さがみゆき「のろわれた花嫁」(220円/1967年頃)

「史蹟研究家を目指す浩とその妹の美奈子は、平家の隠れ部落を捜して、山奥深くに入り込む。
 部落はみつからず、日も暮れた時に、二人はようやく大きな屋敷を発見。
 そこには老婆が一人住んでおり、浩を見ると、何やら驚いた様子を見せる。
 平家部落はこの近くであったが、夜も遅いので、一晩泊まっていくこととなる。
 二人が泊まる部屋には多くの能面が飾られ、白い能面を付けて舞う女性を描いた屏風があった。
 その夜、美奈子は泣き声で目を覚ます。
 寝ている兄の横で、屏風の能面を付けた女性が座って、泣いているのであった。
 浩を呼んで起こすと、その女性は外へ姿を消す。
 浩は女性を追い、美奈子もその後を追うが、浩の姿を滝のあたりで見失う。
 そこで、能面を付けた女性が現れ、美奈子にすぐにこの地を去るように言う。
 そして、婚礼の邪魔をする者は殺すと警告するのであった。
 意識を失った美奈子は、屋敷で目を覚ますが、そこに浩の姿はなかった。
 置手紙には調べ物のために外出すると書かれてあり、美奈子は兄を捜して、昨夜訪れた滝までやって来る。
 滝に修行僧がおり、美奈子に能面屋敷にまつわる話をしてくれる。
 数百年も昔、霧姫という、平家の美しい姫様がこの地に落ち延び、部落の長者の息子と婚礼を上げることになった。
 しかし、婚礼に現れた霧姫は白い能面を付けており、長者の息子が無理に能面を取ると、能面の下には病み崩れた素顔があった。
 驚き怯え、逃げ出す長者の息子を霧姫はどこまでも追い、そのうちに鬼と化してしまったと言う。
 それ以来、能面屋敷には霧姫の呪いがかけられているのであった。
 修行僧から能面屋敷の離れにそこの娘が暮らしていることを聞き、美奈子はそこを訪れる。
 そこには昨夜会った能面を付けた女性と浩がいた。
 その女性も霧姫と同じく肉の腐る病にかかり、能面はその顔にくっついたままであった。

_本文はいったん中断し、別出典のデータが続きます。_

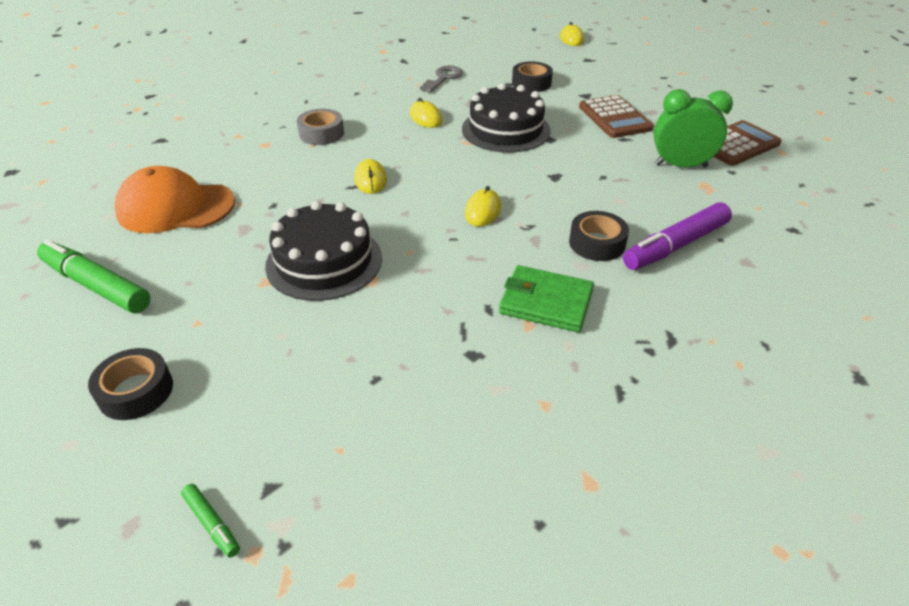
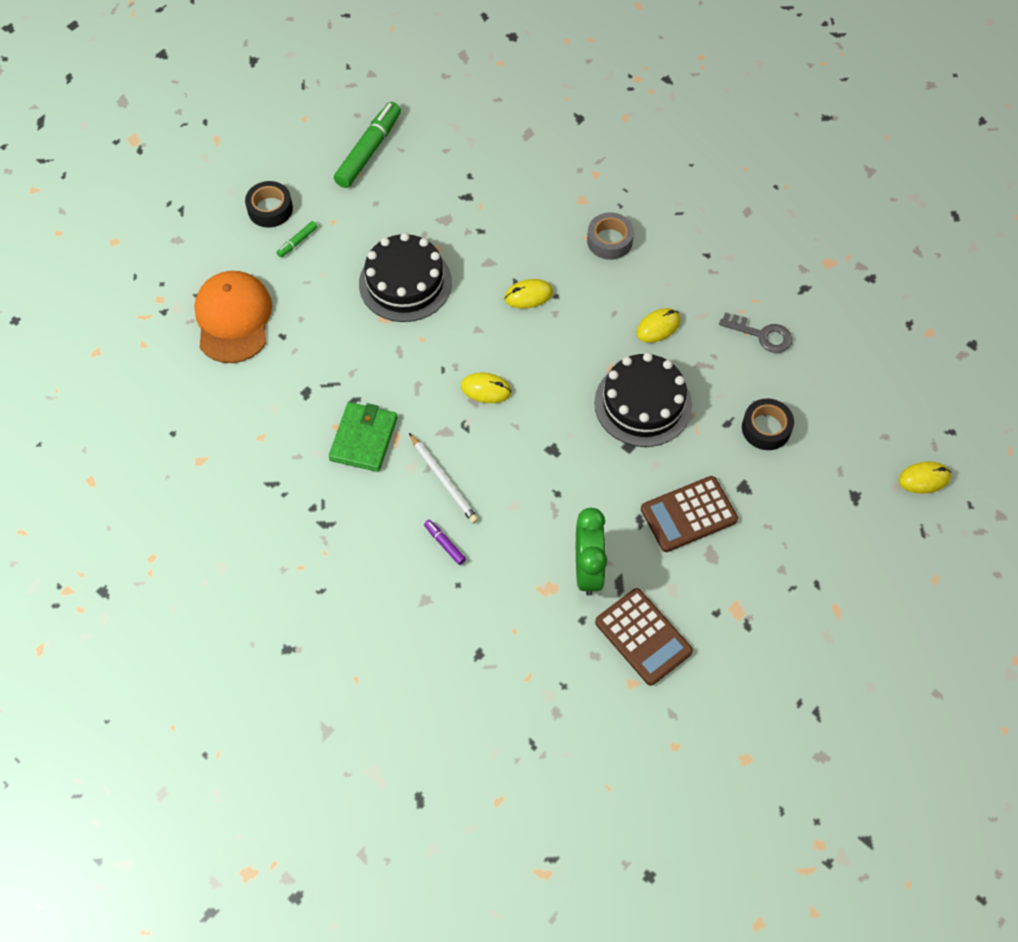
camera: 85 degrees right, 20 degrees up
orange cap [115,166,235,233] -> orange cap moved to [194,271,272,363]
green marker [181,484,240,558] -> green marker moved to [277,221,318,257]
black tape [569,211,629,261] -> white pencil [409,433,479,524]
purple marker [623,202,732,270] -> purple marker [424,520,466,565], size x0.45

 美奈子は必死に阻止しようとするが、霧姫の呪いは浩との婚礼を成就させようとする…」

・備考
 ビニールカバー剥がし痕あり。カバーに折れ等の痛み、特に背表紙の上部に破れあり。糸綴じ穴あり。巻末ページに数字の書き込みあり。全体的に、目立つシミや汚れ多数。全体にわたって、下部に水濡れのようなシミあり(特に、pp24・25・46・48がひどい)。pp81・82、折れ痕あり。上部の小口に赤マジックで○の書き込みあり。pp91・92、コマの中に小さな穴あり。